── Data extract
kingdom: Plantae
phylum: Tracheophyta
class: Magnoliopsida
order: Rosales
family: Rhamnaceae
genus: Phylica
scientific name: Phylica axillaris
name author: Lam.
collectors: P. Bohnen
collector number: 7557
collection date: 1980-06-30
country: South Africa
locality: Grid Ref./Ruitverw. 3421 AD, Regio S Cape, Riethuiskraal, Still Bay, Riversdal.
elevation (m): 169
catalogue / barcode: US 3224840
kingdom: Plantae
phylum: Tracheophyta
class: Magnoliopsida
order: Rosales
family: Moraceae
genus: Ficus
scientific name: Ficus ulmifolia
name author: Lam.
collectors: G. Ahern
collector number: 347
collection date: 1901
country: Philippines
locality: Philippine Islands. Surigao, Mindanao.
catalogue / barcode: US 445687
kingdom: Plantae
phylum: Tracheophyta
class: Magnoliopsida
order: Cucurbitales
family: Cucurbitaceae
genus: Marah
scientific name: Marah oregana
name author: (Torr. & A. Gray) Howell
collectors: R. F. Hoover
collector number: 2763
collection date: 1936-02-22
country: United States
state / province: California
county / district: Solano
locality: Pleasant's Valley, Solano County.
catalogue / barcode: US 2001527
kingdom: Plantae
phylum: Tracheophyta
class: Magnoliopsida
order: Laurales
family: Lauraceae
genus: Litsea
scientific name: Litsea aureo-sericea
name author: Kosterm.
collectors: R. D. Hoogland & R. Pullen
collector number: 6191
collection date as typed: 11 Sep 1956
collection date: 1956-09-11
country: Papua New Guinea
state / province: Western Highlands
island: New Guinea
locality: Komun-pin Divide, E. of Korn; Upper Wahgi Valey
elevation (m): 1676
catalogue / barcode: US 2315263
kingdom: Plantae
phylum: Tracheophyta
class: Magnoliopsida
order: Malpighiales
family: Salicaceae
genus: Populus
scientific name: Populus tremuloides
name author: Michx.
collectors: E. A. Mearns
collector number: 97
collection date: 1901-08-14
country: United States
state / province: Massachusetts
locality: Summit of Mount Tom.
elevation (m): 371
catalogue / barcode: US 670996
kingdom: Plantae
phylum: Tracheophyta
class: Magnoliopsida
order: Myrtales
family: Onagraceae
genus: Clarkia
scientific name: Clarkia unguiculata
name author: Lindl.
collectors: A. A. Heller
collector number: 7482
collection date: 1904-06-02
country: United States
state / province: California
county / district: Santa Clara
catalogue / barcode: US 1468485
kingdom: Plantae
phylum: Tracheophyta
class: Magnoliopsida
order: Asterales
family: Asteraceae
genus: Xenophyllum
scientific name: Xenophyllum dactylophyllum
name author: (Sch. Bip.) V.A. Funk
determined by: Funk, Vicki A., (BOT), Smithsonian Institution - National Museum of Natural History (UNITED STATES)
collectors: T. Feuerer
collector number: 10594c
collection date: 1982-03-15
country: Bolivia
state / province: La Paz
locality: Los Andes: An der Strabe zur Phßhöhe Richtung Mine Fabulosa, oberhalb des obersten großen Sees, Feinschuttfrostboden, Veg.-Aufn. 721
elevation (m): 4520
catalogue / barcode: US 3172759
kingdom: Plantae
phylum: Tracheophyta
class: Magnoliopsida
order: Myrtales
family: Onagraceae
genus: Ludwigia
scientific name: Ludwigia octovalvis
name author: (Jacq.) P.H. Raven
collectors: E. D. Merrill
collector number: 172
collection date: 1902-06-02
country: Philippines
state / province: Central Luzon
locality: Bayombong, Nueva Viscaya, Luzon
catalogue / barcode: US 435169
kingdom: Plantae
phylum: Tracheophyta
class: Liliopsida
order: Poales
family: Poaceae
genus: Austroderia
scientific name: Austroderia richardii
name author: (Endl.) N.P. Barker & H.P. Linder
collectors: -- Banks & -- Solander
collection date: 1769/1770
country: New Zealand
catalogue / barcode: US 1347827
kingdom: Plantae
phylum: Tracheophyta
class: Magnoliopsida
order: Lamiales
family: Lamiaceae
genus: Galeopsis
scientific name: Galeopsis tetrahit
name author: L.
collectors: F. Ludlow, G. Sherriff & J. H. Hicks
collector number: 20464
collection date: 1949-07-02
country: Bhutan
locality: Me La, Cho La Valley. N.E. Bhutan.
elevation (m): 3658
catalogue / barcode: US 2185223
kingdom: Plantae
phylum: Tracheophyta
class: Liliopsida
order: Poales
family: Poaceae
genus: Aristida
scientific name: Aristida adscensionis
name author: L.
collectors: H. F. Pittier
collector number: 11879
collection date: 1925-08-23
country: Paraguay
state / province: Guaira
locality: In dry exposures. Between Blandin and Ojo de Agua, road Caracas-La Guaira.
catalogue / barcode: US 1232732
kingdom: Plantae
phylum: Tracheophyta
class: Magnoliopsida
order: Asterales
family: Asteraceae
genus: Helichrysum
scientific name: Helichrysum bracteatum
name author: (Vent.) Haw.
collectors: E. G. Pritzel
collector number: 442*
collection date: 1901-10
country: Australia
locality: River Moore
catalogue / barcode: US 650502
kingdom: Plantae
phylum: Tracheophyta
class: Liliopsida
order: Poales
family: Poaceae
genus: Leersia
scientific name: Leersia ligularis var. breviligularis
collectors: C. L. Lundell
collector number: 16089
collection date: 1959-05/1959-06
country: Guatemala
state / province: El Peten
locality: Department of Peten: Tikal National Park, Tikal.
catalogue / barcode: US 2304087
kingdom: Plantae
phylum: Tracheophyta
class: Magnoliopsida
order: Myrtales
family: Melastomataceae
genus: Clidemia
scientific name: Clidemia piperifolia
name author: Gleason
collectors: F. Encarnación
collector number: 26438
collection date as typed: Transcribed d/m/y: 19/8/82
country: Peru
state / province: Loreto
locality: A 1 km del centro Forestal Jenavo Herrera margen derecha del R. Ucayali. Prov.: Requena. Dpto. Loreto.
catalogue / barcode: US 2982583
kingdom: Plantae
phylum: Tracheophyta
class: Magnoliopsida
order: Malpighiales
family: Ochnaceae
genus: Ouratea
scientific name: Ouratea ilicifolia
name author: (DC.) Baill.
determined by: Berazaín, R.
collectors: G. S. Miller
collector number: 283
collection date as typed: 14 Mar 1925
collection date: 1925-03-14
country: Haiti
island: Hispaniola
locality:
────
### Challenge
Update the entries from the first line through the line containing "locality: Grid Ref./Ruitverw.", inclusive. Replace "collection date" with "date collected", leave every other character unchanged, and output only those lines.

### Solution to this task
kingdom: Plantae
phylum: Tracheophyta
class: Magnoliopsida
order: Rosales
family: Rhamnaceae
genus: Phylica
scientific name: Phylica axillaris
name author: Lam.
collectors: P. Bohnen
collector number: 7557
date collected: 1980-06-30
country: South Africa
locality: Grid Ref./Ruitverw. 3421 AD, Regio S Cape, Riethuiskraal, Still Bay, Riversdal.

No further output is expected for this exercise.